Beneath a splendid framed chart of his lineage and a security camera, the son of In The Wings has Halling as his next-door neighbour, with Polish Precedent, Machiavellian, Shareef Dancer, Mark Of Esteem, Lion Cavern and Wolfhound close by. While they stood bare-backed, Singspiel had a third rug added to the two padded coats in which he arrived, but he was hardly huddling in a corner as his lad Mick Blair took a long video-picture of his old companion.

After the protective straps and bandages had been removed, it was clear Singspiel had “filled out a little” according to his former custodians. He bore just a healing six-inch scar on the outside of his off-fore, the legacy of the work by America’s finest vets in the aftermath of his fractured cannon-bone.

There were broad smiles as Singspiel stepped briskly down the ramp of the horsebox, in stark contrast to his efforts at Hollywood when the horse ambulance arrived to take him for treatment. Mrs Pritchard-Gordon recalled: “He was such a good, sensible patient, and going into the horse ambulance to go for the operation he wasn’t going to be fussed or hurried.”

Gilbert Farrell joined Singspiel’s fan club after he was drafted in from the Sheikh’s Kildangan Stud to nursemaid him at Hollywood. He said: “It was just him and me for five weeks and we’ve done some talking! He’s been hand-grassed morning and evening for an hour. He’s a perfect gentleman. Lorries and cars sped past on the freeway near him when he was picking grass but he never noticed.”

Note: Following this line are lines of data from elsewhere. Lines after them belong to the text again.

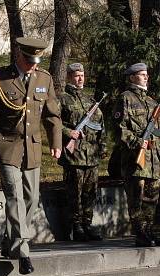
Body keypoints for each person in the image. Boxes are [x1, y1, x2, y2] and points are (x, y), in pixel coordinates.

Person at [0, 37, 62, 275]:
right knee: (15, 197)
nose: (33, 65)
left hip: (32, 147)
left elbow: (52, 115)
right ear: (19, 56)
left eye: (36, 61)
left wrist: (56, 142)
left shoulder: (45, 78)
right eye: (29, 60)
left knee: (32, 198)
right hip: (6, 145)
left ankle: (8, 241)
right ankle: (23, 252)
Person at [113, 62, 160, 247]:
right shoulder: (125, 98)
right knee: (137, 198)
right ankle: (140, 233)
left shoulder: (153, 102)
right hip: (136, 160)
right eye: (142, 74)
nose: (146, 77)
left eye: (147, 74)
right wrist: (138, 142)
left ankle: (149, 231)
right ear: (132, 77)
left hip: (154, 160)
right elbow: (119, 128)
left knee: (151, 199)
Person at [58, 63, 106, 242]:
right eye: (77, 75)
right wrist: (68, 132)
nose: (80, 79)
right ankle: (76, 226)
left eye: (83, 75)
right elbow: (53, 122)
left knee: (90, 193)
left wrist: (103, 147)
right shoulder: (62, 99)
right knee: (74, 193)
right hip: (74, 156)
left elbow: (101, 125)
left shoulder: (90, 101)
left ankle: (87, 224)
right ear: (69, 77)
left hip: (91, 156)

Remembering the trauma of watching the horse’s surgery, Blair said: “They were very quick“the operation only took an hour“and he was back in his box three hours after the operation, eating hay. I was very sad to leave him but the guv’nor has kept me informed.”

Justin Wadham, managing director of Darley Stud Management, summed up the mood when he said: “It’s great to have him here.”